-------- TEXT PROVIDED

Thursday, December 25, 2008

Familial Reflections on a Christmas Night

Christmas brings to the surface those affections for our family and friends that may go unexpressed a lot of the time throughout the year. We dare to show people the love we hold for them, following the example of God Himself. Of course, the interesting thing about acts of love is that they tend to stoke our affections to heights that we were not aware existed.

I am my father's son, and the result of my mother's patience and constant love. I am the product of a handful of mentors and teachers who did not merely punch a clock when they came to school...but who chose to invest in me their time, wisdom, care, concern, discipline, and knowledge of God and His universe. I have been marked and defined by the friends that I have been honored to develop relationships with, over years and across the world. I am the man I am today in large part because of the woman I fell in love with, and the son that we share.

All these are the gifts of God...unquantifiable, immeasurable, and priceless.

This Christmas has been different for us. This Christmas, we went no-where. We invested in some few, larger, family oriented gifts (such as Odysseus), and ultimately, I had exactly one present with my name under the tree (my dear wife feels bad about this...I don't mention it to suggest that I feel unloved or overlooked, as I will explain in a moment...and besides, as the keeper of the check-book, it is difficult to avoid the feeling that I am buying myself a present--even though she makes more than I do!). I opened exactly two presents, allowing my wife to open the other couple of presents we received jointly as a family.

----------------
-------- GIVEN DATA

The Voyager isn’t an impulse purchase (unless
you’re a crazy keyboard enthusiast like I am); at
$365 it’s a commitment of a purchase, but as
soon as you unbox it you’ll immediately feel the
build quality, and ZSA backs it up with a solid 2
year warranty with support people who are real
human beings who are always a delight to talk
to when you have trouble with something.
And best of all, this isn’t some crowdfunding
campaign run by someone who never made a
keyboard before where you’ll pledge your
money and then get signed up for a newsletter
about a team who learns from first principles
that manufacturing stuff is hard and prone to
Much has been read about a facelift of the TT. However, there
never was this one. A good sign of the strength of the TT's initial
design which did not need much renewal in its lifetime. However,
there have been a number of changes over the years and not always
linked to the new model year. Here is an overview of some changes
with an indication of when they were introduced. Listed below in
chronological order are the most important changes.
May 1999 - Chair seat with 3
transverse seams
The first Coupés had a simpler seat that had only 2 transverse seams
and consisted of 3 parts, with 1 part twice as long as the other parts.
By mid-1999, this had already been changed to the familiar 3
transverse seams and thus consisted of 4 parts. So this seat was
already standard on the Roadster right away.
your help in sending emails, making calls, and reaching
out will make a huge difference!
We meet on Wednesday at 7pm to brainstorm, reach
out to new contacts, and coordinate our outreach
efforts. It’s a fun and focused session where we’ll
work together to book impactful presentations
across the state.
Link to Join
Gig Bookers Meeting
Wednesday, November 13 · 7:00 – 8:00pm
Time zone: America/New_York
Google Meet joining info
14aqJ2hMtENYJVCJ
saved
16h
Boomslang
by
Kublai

----------------

WHAT YOU WILL DO:
A – Write out the passage of the Christmas blog post starting at "Familial Reflections on" and ending at "not aware existed.", word for word.
B – Pick up the Christmas blog post after its final sentence and write what comes next.

LIST OF ANSWERS:
A –
Familial Reflections on a Christmas Night

Christmas brings to the surface those affections for our family and friends that may go unexpressed a lot of the time throughout the year. We dare to show people the love we hold for them, following the example of God Himself. Of course, the interesting thing about acts of love is that they tend to stoke our affections to heights that we were not aware existed.

B –
I cannot express how blessed I feel this Christmas.

This, perhaps, sounds cheesy and forced. I am not putting on a show. I have not always regarded actual presents under the tree with nonchalance; I love toys, I have a list of expensive ones I'd love to get, and we'd be better off if I cared less about stuff. I enjoy the whole gifting process: the getting, the giving, the receiving, the enjoying; it is ALL good.

I say this because I believe God, in His grace, has allowed me to transition into a fuller part of Dad-hood gracefully this past year. I used to wonder how my Dad could endure getting so few really good presents for his birthday and Christmas...let's face it, there are only so many times you can get cheese, or salami, or socks, or a home-made "whatever" before the gifts start to lose their novelty, right? My dad never seemed to mind, and I could never really understand it. Even when I pretended not to care about how good the haul was, I cared.

Until now. I cannot explain it...it sounds too cheesy, and a little prideful. Suffice to say...I am actually, surprisingly, content.

Why this tangent about gifts and Christmas? Glad you asked. See, one of the realities that has impressed itself upon me this Christmas is the great joy of giving gifts to those that we love. It is those people we love that I have been thinking about.

What I am thinking about, more than anything else, is the not so subtle ache that has been building since last night for friends and family that I have not seen, and perhaps won't really get to see again. Fortunately, that doesn't include most of my family...but too many friends to count are "gone" and I miss them. The missing is, if anything, punctuated by the occasional presence of those friends who are on the fringes (all too common at this time of the year), slipping out of regular contact, and becoming members of that class of friend that it takes real effort to be connected to.

Friendship is a difficult and important thing...but, oddly, missing friends and family is a good part of life. It is natural, it is appropriate...and it keeps us hoping for tomorrow, when maybe, just maybe, our old friends will once again be by our sides. It is the call of Heaven, when there will be no more goodbyes.

Until then, Christmas stirs in our hearts the need to show those that we can how important they are to us. To give as we have received to those that we have with us, to cherish them with the time that we have been given, and to reflect on how our temporal relationships are but images of the love that abides between our Creator and us.

Merry Christmas.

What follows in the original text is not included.